Ukrayna’ya garanti arayışı
Trump, Rubio’ya Avrupa liderleriyle güvenlik garantilerini müzakere etme görevini verdi. Washington, Amerikan askerlerini Ukrayna’ya konuşlandırma fikrine kapalı. Ancak Kiev yönetimi, olası bir Rus saldırısında arkasında durulacağına dair güçlü bir güvence istiyor. Bu noktada NATO dışında yeni bir güvenlik mimarisi oluşturulması gündemde.

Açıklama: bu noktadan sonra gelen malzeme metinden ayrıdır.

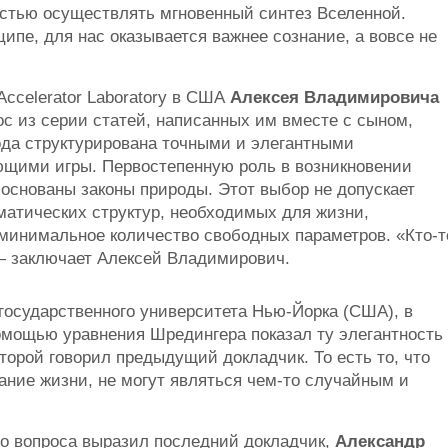
остью осуществлять мгновенный синтез Вселенной.
ипе, для нас оказывается важнее сознание, а вовсе не
Accelerator Laboratory в США
Алексея Владимировича
с из серии статей, написанных им вместе с сыном,
ода структурирована точными и элегантными
щими игры. Первостепенную роль в возникновении
 основаны законы природы. Этот выбор не допускает
матических структур, необходимых для жизни,
минимальное количество свободных параметров. «Кто-т
 — заключает Алексей Владимирович.
 государственного университета Нью-Йорка (США), в
мощью уравнения Шредингера показал ту элегантность
торой говорил предыдущий докладчик. То есть то, что
ние жизни, не могут являться чем-то случайным и
го вопроса выразил последний докладчик,
Александр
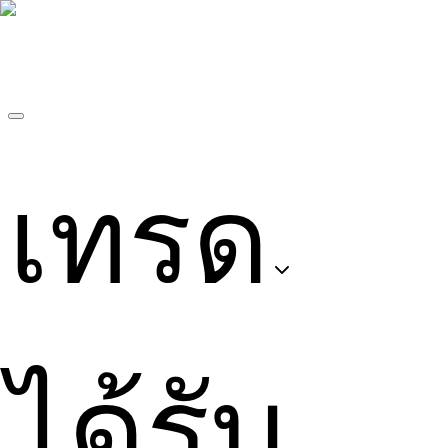
เทรด
ได้รับ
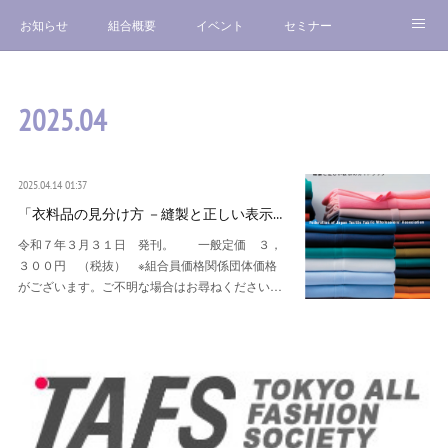
お知らせ
組合概要
イベント
セミナー
催事案内 他
お問い合わせ
2025
.
04
2025.04.14 01:37
「衣料品の見分け方 －縫製と正しい表示…
令和７年３月３１日 発刊。 一般定価 ３，
３００円 （税抜） ※組合員価格関係団体価格
がございます。ご不明な場合はお尋ねください…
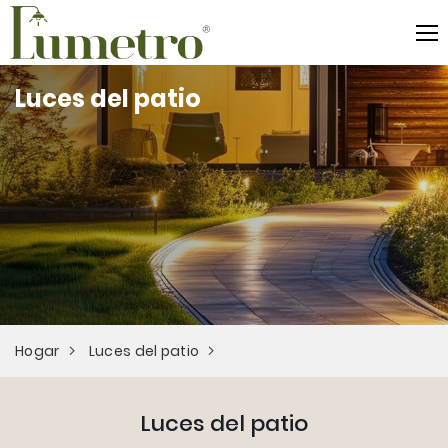
Luces del patio
Hogar
Luces del patio
Luces del patio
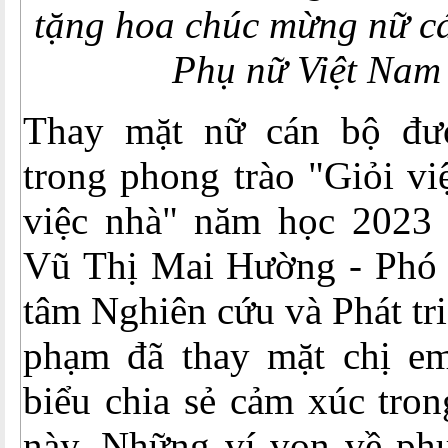
tặng hoa chúc mừng nữ c
Phụ nữ Việt Nam 
Thay mặt nữ cán bộ đư
trong phong trào "Giỏi v
việc nhà" năm học 2023
Vũ Thị Mai Hường - Phó
tâm Nghiên cứu và Phát tr
phạm đã thay mặt chị e
biểu chia sẻ cảm xúc tron
này. Những ví von về ph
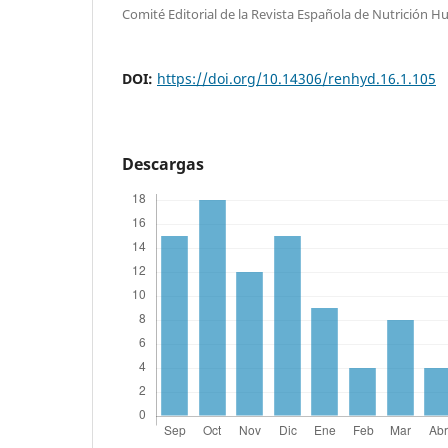
Comité Editorial de la Revista Española de Nutrición H
DOI:
https://doi.org/10.14306/renhyd.16.1.105
Descargas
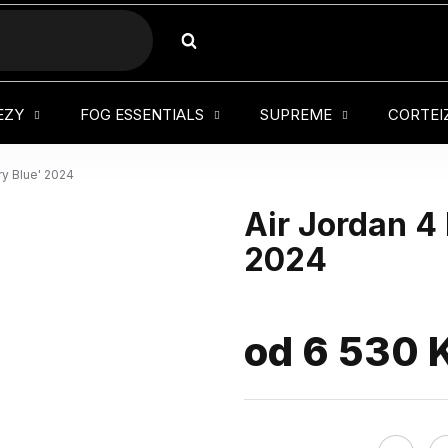
HLEDAT
EZY
FOG ESSENTIALS
SUPREME
CORTEI
ary Blue' 2024
Air Jordan 4 
2024
od
6 530 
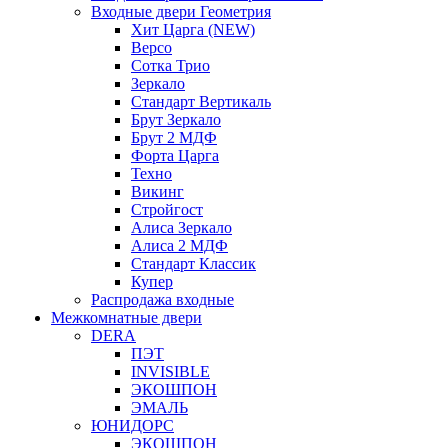
Входные двери Геометрия
Хит Царга (NEW)
Версо
Сотка Трио
Зеркало
Стандарт Вертикаль
Брут Зеркало
Брут 2 МДФ
Форта Царга
Техно
Викинг
Стройгост
Алиса Зеркало
Алиса 2 МДФ
Стандарт Классик
Купер
Распродажа входные
Межкомнатные двери
DERA
ПЭТ
INVISIBLE
ЭКОШПОН
ЭМАЛЬ
ЮНИДОРС
ЭКОШПОН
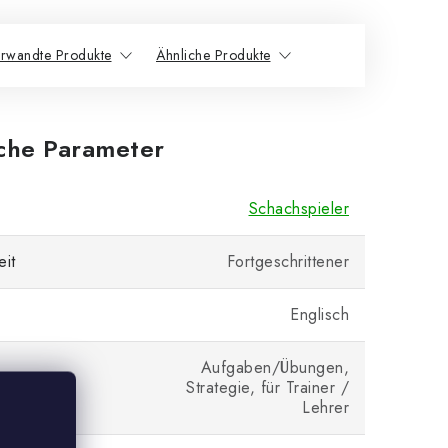
rwandte Produkte
Ähnliche Produkte
iche Parameter
Schachspieler
eit
Fortgeschrittener
Englisch
Aufgaben/Übungen,
Strategie, für Trainer /
Lehrer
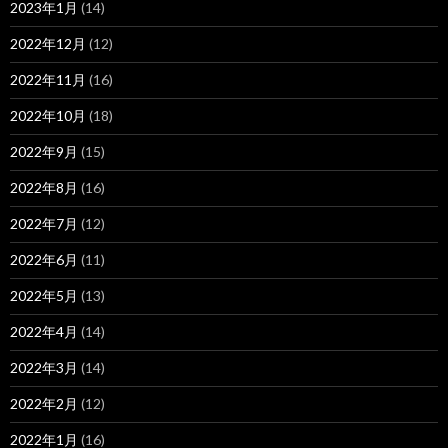
2023年1月
(14)
2022年12月
(12)
2022年11月
(16)
2022年10月
(18)
2022年9月
(15)
2022年8月
(16)
2022年7月
(12)
2022年6月
(11)
2022年5月
(13)
2022年4月
(14)
2022年3月
(14)
2022年2月
(12)
2022年1月
(16)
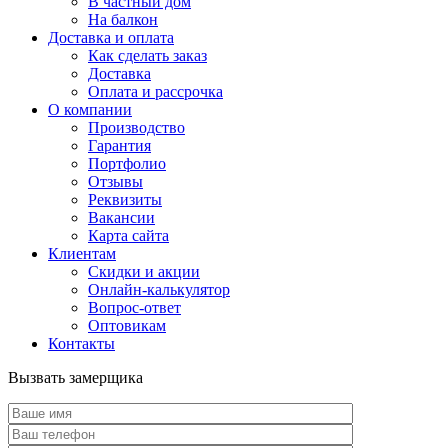
В частный дом
На балкон
Доставка и оплата
Как сделать заказ
Доставка
Оплата и рассрочка
О компании
Производство
Гарантия
Портфолио
Отзывы
Реквизиты
Вакансии
Карта сайта
Клиентам
Скидки и акции
Онлайн-калькулятор
Вопрос-ответ
Оптовикам
Контакты
Вызвать замерщика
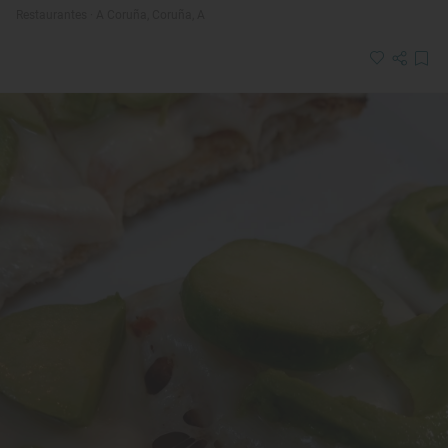
Restaurantes · A Coruña, Coruña, A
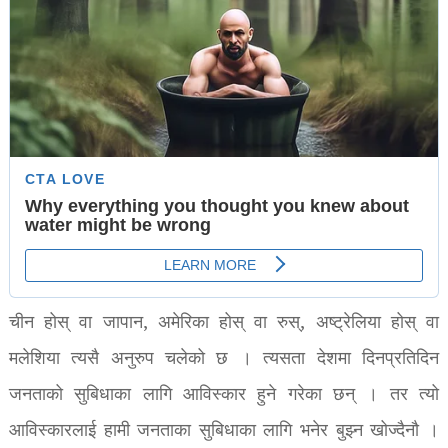
चीन होस् वा जापान, अमेरिका होस् वा रुस्, अष्ट्रेलिया होस् वा
मलेशिया त्यसै अनुरुप चलेको छ । त्यसता देशमा दिनप्रतिदिन
जनताको सुबिधाका लागि आविस्कार हुने गरेका छन् । तर त्यो
आविस्कारलाई हामी जनताका सुबिधाका लागि भनेर बुझ्न खोज्दैनौ ।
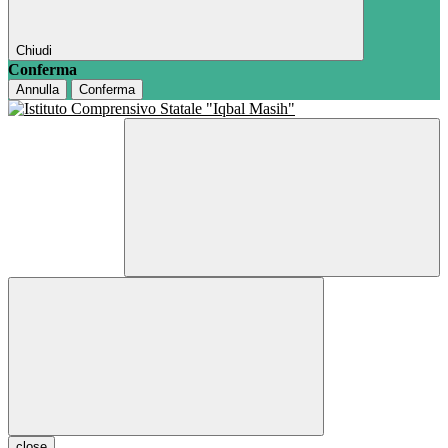
Chiudi
Conferma
Annulla
Conferma
close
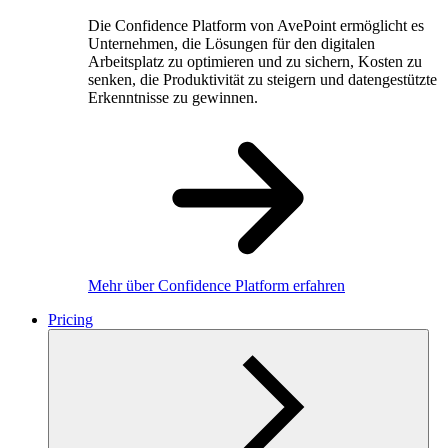
Die Confidence Platform von AvePoint ermöglicht es
Unternehmen, die Lösungen für den digitalen
Arbeitsplatz zu optimieren und zu sichern, Kosten zu
senken, die Produktivität zu steigern und datengestützte
Erkenntnisse zu gewinnen.
Mehr über Confidence Platform erfahren
Pricing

Masada, Amerikan hava desteğinden istihbarat paylaşımına, Karadeniz’de deniz gücü konuşlandırılmasına kadar farklı seçenekler bulunuyor. Ancak bu garantilerin hukuken bağlayıcı hale gelip gelmeyeceği ve Kongre onayı gerektirip gerektirmeyeceği belirsizliğini koruyor.
Avrupa’nın gözü Rubio’da
Avrupa başkentlerinde Rubio’nun başmüzakereci olması memnuniyetle karşılandı. Senato’daki yıllarında Avrupa ile güçlü bağlar kuran Rubio, Avrupalılar tarafından “çalışılabilir” bir isim olarak görülüyor. Council on Foreign Relations’tan Liana Fix, “Avrupa’nın asıl ihtiyacı lojistik ve istihbarat desteği. Kendi kapasiteleri sınırlı. Rubio’nun bu görevi üstlenmesi güven verici” dedi.

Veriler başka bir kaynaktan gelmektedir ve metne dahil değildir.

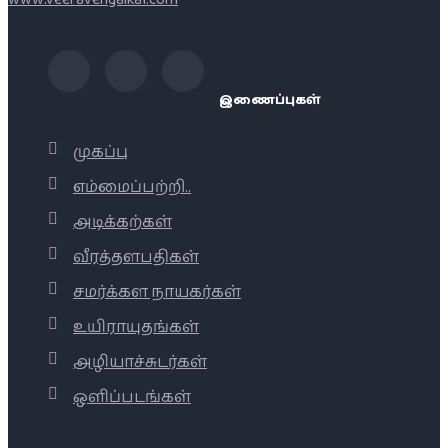
இணைப்புகள்
முகப்பு
எம்மைப்பற்றி..
அடிக்கற்கள்
வீரத்தளபதிகள்
சமர்க்கள நாயகர்கள்
உயிராயுதங்கள்
அழியாச்சுடர்கள்
ஒளிப்படங்கள்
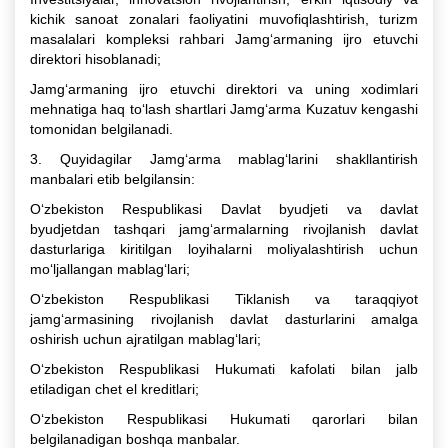
kichik sanoat zonalari faoliyatini muvofiqlashtirish, turizm
masalalari kompleksi rahbari Jamg‘armaning ijro etuvchi
direktori hisoblanadi;
Jamg‘armaning ijro etuvchi direktori va uning xodimlari
mehnatiga haq to‘lash shartlari Jamg‘arma Kuzatuv kengashi
tomonidan belgilanadi.
3. Quyidagilar Jamg‘arma mablag‘larini shakllantirish
manbalari etib belgilansin:
O‘zbekiston Respublikasi Davlat byudjeti va davlat
byudjetdan tashqari jamg‘armalarning rivojlanish davlat
dasturlariga kiritilgan loyihalarni moliyalashtirish uchun
mo‘ljallangan mablag‘lari;
O‘zbekiston Respublikasi Tiklanish va taraqqiyot
jamg‘armasining rivojlanish davlat dasturlarini amalga
oshirish uchun ajratilgan mablag‘lari;
O‘zbekiston Respublikasi Hukumati kafolati bilan jalb
etiladigan chet el kreditlari;
O‘zbekiston Respublikasi Hukumati qarorlari bilan
belgilanadigan boshqa manbalar.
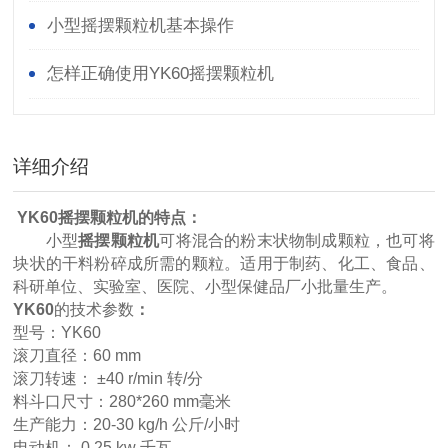
小型摇摆颗粒机基本操作
怎样正确使用YK60摇摆颗粒机
详细介绍
YK60摇摆颗粒机
的特点：
小型
摇摆颗粒机
可将混合的粉末状物制成颗粒，也可将
块状的干料粉碎成所需的颗粒。适用于制药、化工、食品、
科研单位、实验室、医院、小型保健品厂小批量生产。
YK60
的技术参数
：
型号：YK60
滚刀直径：60 mm
滚刀转速： ±40 r/min 转/分
料斗口尺寸：280*260 mm毫米
生产能力：20-30 kg/h 公斤/小时
电动机： 0.25 kw 千瓦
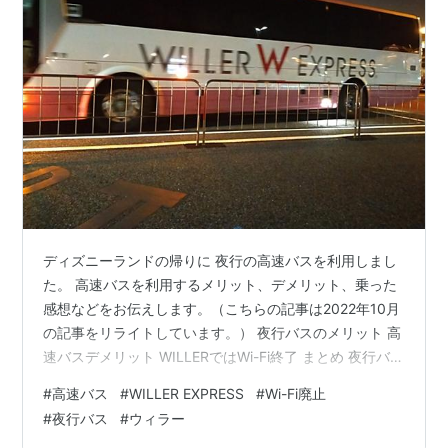
ディズニーランドの帰りに 夜行の高速バスを利用しまし
た。 高速バスを利用するメリット、デメリット、乗った
感想などをお伝えします。（こちらの記事は2022年10月
の記事をリライトしています。） 夜行バスのメリット 高
速バスデメリット WILLERではWi-Fi終了 まとめ 夜行バス
のメリット 夜行バスのメリットは、 ディズニーを閉園ま
#
高速バス
#
WILLER EXPRESS
#
Wi-Fi廃止
で丸一日楽しめること。 新幹線だと最終の時間を気にし
#
夜行バス
#
ウィラー
たり、 東京駅までの乗り継ぎ時間や混雑を気にしたり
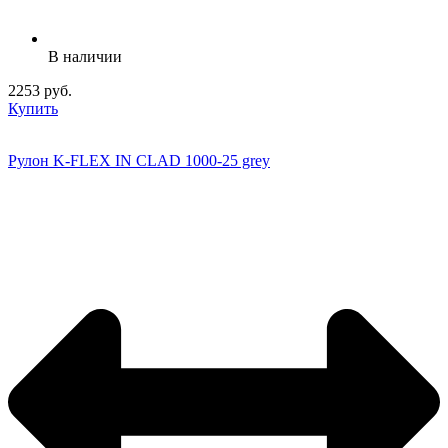
В наличии
2253 руб.
Купить
Рулон K-FLEX IN CLAD 1000-25 grey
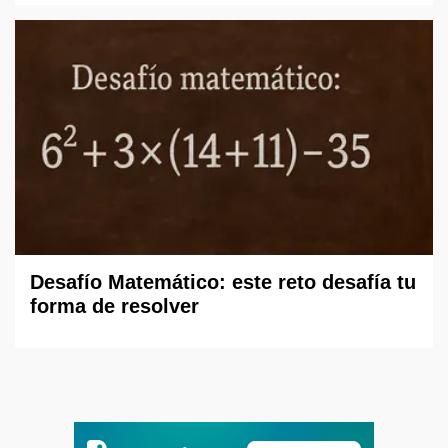
Desafío Matemático: este reto desafía tu
forma de resolver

Trump’la yakınlık ve sadakat
2016’daki Cumhuriyetçi adaylık yarışında Trump’ın en sert rakiplerinden biri olan Rubio, son yıllarda başkana bağlılığıyla öne çıktı. Trump’ın Putin’le yaptığı görüşmelere katılan Rubio, sadakati sayesinde yalnızca dış politikada değil, USAID ve Ulusal Arşivler gibi kurumlarda da sorumluluk üstlendi.
Pragmatizme yöneliş
Geçmişte Putin’i açıkça “savaş suçlusu” ilan eden Rubio, bugün diplomatik pragmatizmi benimsiyor. Mayıs ayında Kongre’de yaptığı konuşmada, “Savaş suçları işlendi, bu kesin. Ama öncelik savaşı bitirmek” ifadelerini kullandı. Bu yaklaşım, Trump yönetiminin önceliğiyle örtüşüyor.
Avrupa için hassas denge
Avrupa ülkeleri, 2014–2015 Minsk görüşmelerinde Rusya’nın müzakereleri oyalama taktiğini hatırlıyor. Bugün de benzer bir strateji ihtimali endişe yaratıyor. Trump ise Fox News’te, Fransa, Almanya ve Britanya’nın Ukrayna için “sahaya asker göndermeye hazır” olduklarını öne sürdü. Ancak kamuoyundaki isteksizlik, liderlerin elini zayıflatıyor.
Rubio’nun önümüzdeki haftalarda yürütmesi beklenen temaslar, sadece Ukrayna’nın güvenliği değil, Avrupa’nın gelecekteki güvenlik mimarisi açısından da belirleyici olacak.